* **Written instruction**: Rewrite the lines running from the one containing "pose: elev=338.9 azim=279.9" up to and including the one containing "Dot at: (210, 248)", putting "camera" wherever "pose" appears and keeping everything else the same. Omit the pictures from your answer.

* **Stored records**:
▬▬▬▬▬▬

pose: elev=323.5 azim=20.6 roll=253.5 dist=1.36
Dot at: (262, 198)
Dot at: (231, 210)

▬▬▬▬▬▬

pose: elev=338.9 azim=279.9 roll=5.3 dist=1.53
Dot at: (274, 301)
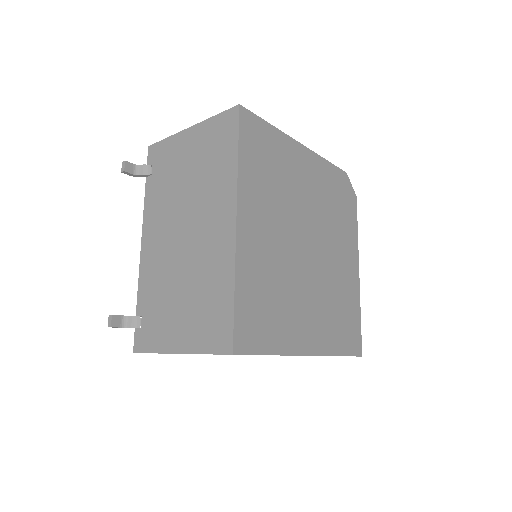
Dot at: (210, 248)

▬▬▬▬▬▬

* **Answer in full**:
camera: elev=338.9 azim=279.9 roll=5.3 dist=1.53
Dot at: (274, 301)
Dot at: (210, 248)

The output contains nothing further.